(PAGE TEXT):
□ □ □ □

King Alfred – biography and achievements

alfred-the-great

King Alfred the Great (849-899 AD) Alfred was king of Wessex from 871-899. An educated and cultured man, he fought Viking invaders to secure greater security and a sense of identity for Anglo-Saxon England. In his early reign, he was defeated by the Vikings and forced to escape into the marshes of Somerset. However, from this abject poverty, he reformed his army and defeated the Vikings. Alfred proceeded to organise his kingdom with strong defences and good administration. He encouraged greater education and began writing official documents in English. Alfred was the first Anglo-Saxon leader to provide effective opposition to the Vikings and from him, we can see the early formation of England.

“I desired to live worthily as long as I lived, and to leave after my life, to the men who should come after me, the memory of me in good works.”

□ □ □ □

(GIVEN RECORDS):
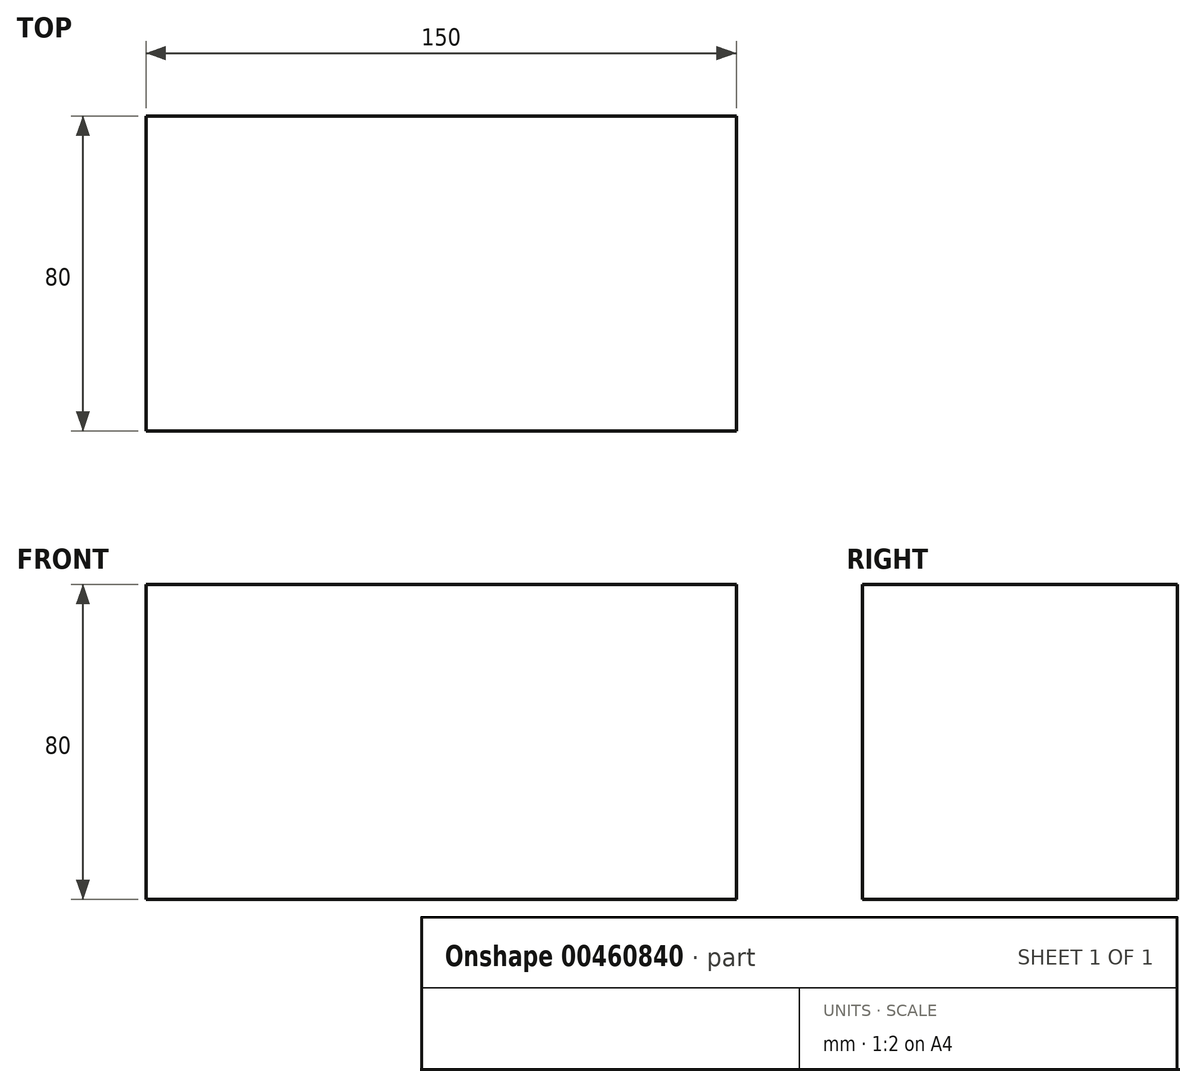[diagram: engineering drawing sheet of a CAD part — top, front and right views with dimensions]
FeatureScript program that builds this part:
annotation { "Feature Type Name" : "Feature", "Feature Type Description" : "" }
export const myFeature = defineFeature(function(context is Context, id is Id, definition is map)
    precondition{}
    {
        {
            var Q0;
            Q0=qCreatedBy(makeId("Top.planeOp"),FACE);
            var sketch = newSketch(context, id + "F0", { "sketchPlane" : qUnion([Q0])});
            skLineSegment(sketch, "E0.bottom", {"start": v(75, -40) * mm, "end": v(-75, -40) * mm});
            skLineSegment(sketch, "E0.top", {"start": v(75, 40) * mm, "end": v(-75, 40) * mm});
            skLineSegment(sketch, "E0.left", {"start": v(75, -40) * mm, "end": v(75, 40) * mm});
            skLineSegment(sketch, "E0.right", {"start": v(-75, -40) * mm, "end": v(-75, 40) * mm});
            skPoint(sketch, "E0.middle", {"position": v(0, 0) * mm});
            skSolve(sketch);
        }
        {
            var Q0;
            Q0 = qSketchRegion(id + "F0", true);
            extrude(context, id + "F1", {"entities" : qUnion([Q0]), "depth" : 80 * mm});
        }
    });
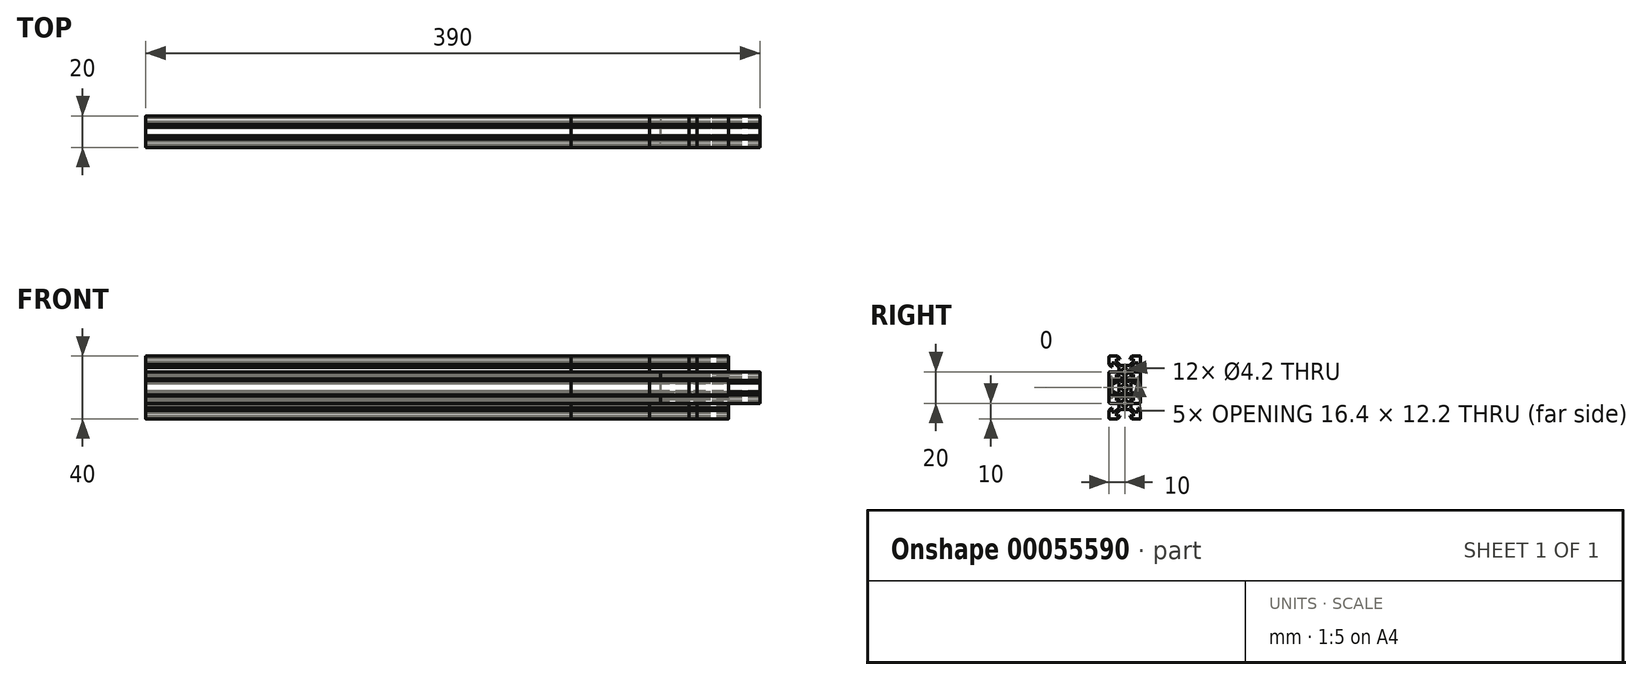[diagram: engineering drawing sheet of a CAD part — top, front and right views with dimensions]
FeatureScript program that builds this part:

□ □ □ □

(EXERCISE A): List every place named in the text about King Alfred.
(EXERCISE B): In the listing, rewrite the stretch from its first line through the line that contains "var sketch = newSketch(context, id", replacing "program" with "script" and leaving everything else unchanged. Omit the pictures from your answer.

(WRITTEN ANSWER A):
Wessex
Somerset
England

(WRITTEN ANSWER B):
[diagram: engineering drawing sheet of a CAD part — top, front and right views with dimensions]
FeatureScript script that builds this part:
annotation { "Feature Type Name" : "Feature", "Feature Type Description" : "" }
export const myFeature = defineFeature(function(context is Context, id is Id, definition is map)
    precondition{}
    {
        {
            var Q0;
            Q0=qCreatedBy(makeId("Top.planeOp"),FACE);
            var sketch = newSketch(context, id + "F0", { "sketchPlane" : qUnion([Q0])});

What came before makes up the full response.